The work I completed for the previous Clojurists Together funding for Typed Clojure has been transferred to ClojureScript, as my proposal speculated. The minimal project shows off how a type error involving (clojure.core/inc a)
is presented as if inc
were a regular function--in Clojure it is inlinable yet Typed Clojure prints (inc a)
instead of clojure.lang.Numbers/inc
, and in ClojureScript is it a macro call yet prints ((do inc) a)
instead of a js*
call (some room for improvement).
A new macros namespace typed.clojure
has been created for cross-platform use. Instead of using clojure.core.typed
or cljs.core.typed
, you can use typed.clojure
and the correct implementation will be chosen automatically. A new namespace was created so then we can (eventually) target self-hosting ClojureScript forcing reader conditionals on users.

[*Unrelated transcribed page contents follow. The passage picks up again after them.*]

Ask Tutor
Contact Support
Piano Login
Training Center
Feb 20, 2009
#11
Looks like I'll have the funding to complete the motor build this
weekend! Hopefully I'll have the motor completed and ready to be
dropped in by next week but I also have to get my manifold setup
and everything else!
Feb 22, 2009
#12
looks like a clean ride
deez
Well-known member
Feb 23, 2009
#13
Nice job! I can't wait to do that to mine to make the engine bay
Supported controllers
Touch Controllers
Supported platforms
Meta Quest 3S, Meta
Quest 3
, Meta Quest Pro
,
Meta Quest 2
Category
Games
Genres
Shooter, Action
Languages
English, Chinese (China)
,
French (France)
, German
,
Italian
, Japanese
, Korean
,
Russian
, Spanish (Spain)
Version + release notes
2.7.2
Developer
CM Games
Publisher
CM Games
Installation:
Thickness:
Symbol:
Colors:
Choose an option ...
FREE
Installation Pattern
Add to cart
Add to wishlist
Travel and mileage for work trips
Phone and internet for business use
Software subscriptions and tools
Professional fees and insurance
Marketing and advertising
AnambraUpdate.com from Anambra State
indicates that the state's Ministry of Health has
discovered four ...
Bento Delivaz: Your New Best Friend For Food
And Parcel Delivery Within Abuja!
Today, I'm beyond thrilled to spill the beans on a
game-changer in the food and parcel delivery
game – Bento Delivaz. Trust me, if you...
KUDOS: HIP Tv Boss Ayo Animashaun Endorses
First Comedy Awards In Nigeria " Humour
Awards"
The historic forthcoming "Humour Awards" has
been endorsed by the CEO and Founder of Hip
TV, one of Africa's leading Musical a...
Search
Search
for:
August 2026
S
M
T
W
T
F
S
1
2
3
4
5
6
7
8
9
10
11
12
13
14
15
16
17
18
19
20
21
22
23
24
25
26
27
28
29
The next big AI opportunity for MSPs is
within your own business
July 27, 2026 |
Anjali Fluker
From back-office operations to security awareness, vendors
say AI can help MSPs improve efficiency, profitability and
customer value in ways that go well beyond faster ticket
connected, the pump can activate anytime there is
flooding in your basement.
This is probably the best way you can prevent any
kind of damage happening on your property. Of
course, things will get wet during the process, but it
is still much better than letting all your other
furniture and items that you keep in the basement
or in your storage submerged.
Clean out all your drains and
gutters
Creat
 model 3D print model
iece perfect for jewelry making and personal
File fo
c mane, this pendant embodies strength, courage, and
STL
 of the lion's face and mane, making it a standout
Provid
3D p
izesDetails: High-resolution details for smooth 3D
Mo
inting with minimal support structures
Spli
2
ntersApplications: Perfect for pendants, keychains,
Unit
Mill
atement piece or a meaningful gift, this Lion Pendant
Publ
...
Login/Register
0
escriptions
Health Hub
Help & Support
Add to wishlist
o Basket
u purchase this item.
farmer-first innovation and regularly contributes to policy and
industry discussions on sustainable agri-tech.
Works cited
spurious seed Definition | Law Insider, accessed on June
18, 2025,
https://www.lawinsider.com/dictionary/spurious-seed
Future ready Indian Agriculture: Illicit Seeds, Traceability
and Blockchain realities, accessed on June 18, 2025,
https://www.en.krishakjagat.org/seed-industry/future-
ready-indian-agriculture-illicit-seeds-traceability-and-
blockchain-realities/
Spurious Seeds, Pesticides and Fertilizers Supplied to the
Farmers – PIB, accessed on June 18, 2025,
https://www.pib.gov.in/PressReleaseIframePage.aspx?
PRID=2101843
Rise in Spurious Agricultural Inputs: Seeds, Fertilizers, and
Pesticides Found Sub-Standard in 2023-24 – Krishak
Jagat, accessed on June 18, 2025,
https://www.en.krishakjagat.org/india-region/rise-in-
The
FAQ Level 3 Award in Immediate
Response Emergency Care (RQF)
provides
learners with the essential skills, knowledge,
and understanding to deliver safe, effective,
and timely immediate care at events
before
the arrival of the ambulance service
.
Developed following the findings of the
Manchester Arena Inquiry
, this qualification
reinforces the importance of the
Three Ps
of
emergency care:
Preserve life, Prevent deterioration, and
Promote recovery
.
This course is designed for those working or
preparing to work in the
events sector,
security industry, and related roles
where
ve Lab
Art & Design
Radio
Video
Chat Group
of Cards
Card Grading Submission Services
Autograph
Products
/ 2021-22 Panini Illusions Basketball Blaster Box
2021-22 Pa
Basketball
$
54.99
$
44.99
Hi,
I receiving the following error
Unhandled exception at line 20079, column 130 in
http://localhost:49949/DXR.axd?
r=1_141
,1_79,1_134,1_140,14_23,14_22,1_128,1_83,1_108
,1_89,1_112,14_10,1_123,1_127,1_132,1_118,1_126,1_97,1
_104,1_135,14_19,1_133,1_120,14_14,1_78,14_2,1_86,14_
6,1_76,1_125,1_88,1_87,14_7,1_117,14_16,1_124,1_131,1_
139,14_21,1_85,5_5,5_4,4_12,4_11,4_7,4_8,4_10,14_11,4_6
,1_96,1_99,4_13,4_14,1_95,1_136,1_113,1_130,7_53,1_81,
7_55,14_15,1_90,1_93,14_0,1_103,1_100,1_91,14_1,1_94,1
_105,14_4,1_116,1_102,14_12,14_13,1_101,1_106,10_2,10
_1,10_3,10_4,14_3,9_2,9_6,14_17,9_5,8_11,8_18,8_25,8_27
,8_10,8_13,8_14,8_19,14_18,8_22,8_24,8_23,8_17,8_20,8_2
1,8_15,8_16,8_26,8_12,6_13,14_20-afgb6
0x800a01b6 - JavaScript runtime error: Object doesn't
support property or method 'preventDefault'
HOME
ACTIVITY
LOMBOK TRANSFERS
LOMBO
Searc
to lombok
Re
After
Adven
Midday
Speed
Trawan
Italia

The base type environment for both Clojure and ClojureScript has been moved to typed.ann.clojure. It houses 2400 lines of annotations and serves as a real-world example of how to annotate functions, protocols, and records for multiple platforms using reader conditionals.
Typing rules for macros are now shared across Clojure and ClojureScript implementations. This means the work completed for the previous Clojurists Together project can be transferred to ClojureScript, such as the improved error messages for let-destructuring.